El tercer gran cambio que acarreó la alianza entre el cristianismo y el Imperio


tiene que ver con la proyección social de la Iglesia. Jesús predicó un tipo de fe
definida por una no violencia radical; esa actitud marca el mensaje del Sermón
del Monte. Los primeros cristianos, siguiendo su ejemplo, renunciaron a la
violencia incluso cuando eso significaba el martirio. Pero una de las
prerrogativas del Estado es justamente el monopolio de la violencia legítima;
por eso, cuando la Iglesia se volvió imperial, ese pacto acarreó la legitimación
de la violencia de los poderes temporales. Esa violencia ha sido muchas veces
explícita (y pensemos, sino, en las Cruzadas o la conquista de América) pero
muchas otras, ha sido más bien implícita (y esto se ha visto en muchas
dictaduras e incluso en algunas democracias actuales). Todas estas prácticas
son una negación directa del Sermón del Monte y de la ética de Jesús.

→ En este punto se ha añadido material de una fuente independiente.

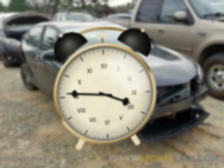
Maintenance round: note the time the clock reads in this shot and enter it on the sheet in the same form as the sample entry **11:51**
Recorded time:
**3:46**
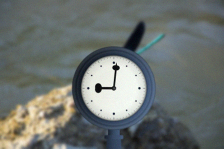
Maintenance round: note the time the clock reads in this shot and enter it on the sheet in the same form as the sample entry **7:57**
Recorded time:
**9:01**
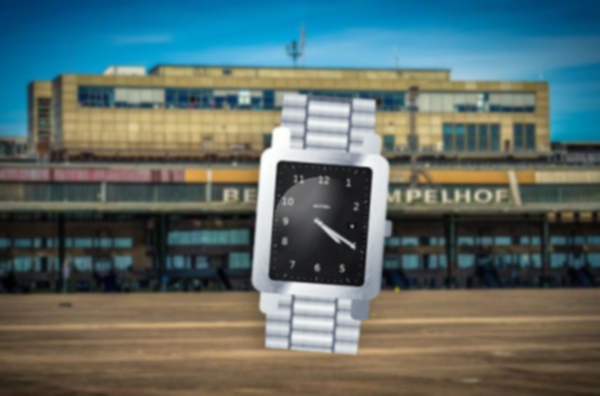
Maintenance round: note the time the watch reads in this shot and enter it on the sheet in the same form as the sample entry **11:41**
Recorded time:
**4:20**
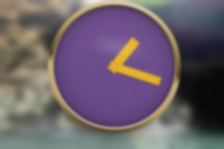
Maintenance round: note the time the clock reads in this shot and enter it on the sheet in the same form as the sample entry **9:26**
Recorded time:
**1:18**
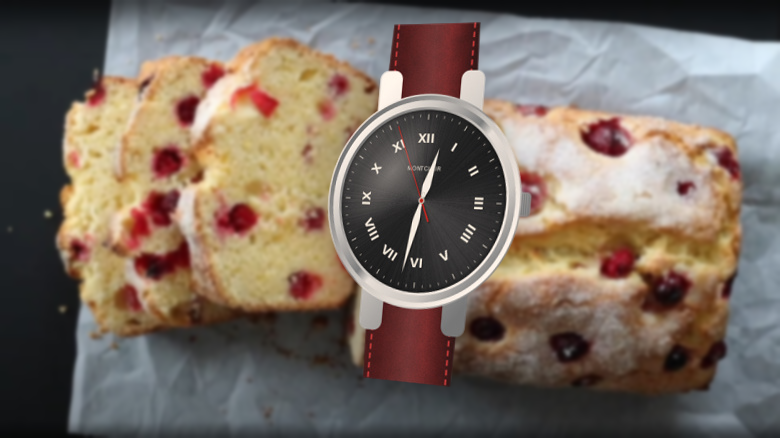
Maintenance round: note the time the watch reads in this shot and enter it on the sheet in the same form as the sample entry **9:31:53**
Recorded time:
**12:31:56**
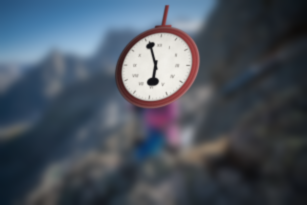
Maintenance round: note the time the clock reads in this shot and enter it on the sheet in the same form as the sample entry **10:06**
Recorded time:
**5:56**
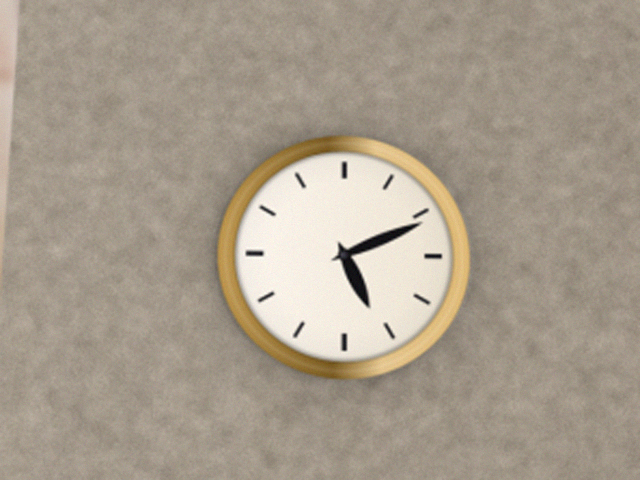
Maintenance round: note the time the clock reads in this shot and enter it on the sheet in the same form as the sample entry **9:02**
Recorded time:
**5:11**
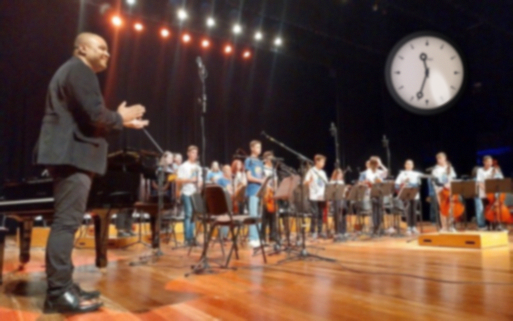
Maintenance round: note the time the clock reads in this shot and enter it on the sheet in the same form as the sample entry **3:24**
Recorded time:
**11:33**
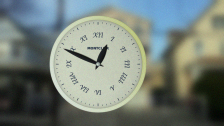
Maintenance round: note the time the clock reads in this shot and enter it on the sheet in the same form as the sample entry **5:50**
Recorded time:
**12:49**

La alianza entre la Iglesia y el Imperio desfiguró drásticamente la propuesta del


cristianismo. No fue una distorsión voluntaria ni una apostasía consciente. Por
el contrario: la prometedora alianza de la Iglesia con el poder temporal mostró
solo con el tiempo los riesgos que acarreaba. Una iglesia oficial termina por
sacralizar las estructuras sociales. Dios se convierte en un símbolo del orden
jerárquico de la sociedad misma. La alianza con el Imperio le costó a la Iglesia
el sacrificio de su alternativa. A fin de cuentas, las alternativas no pueden ser
hegemónicas. Cuando la Iglesia perdió lo que la hacía especial, se volvió tan
solo una legitimadora del statu quo.

Pero ¿será que el peligro del constantinismo se acabó con el fin de la Edad
Media? ¿Qué significa ese tipo de alianza entre Iglesia y Estado en un contexto
como el nuestro? Justamente eso es lo que vamos a investigar en la próxima
entrega.

Antes de despedirnos, te pregunto: ¿Por qué la misión de la Iglesia parece


florecer bajo persecución? ¿Qué consecuencias prácticas conllevan esos dos
caminos: ver a Cristo como Señor de otro Reino o verlo como legitimador del
statu quo? ¿Por qué los beneficios políticos y económicos del constantinismo
han resultado tan tentadores para la Iglesia?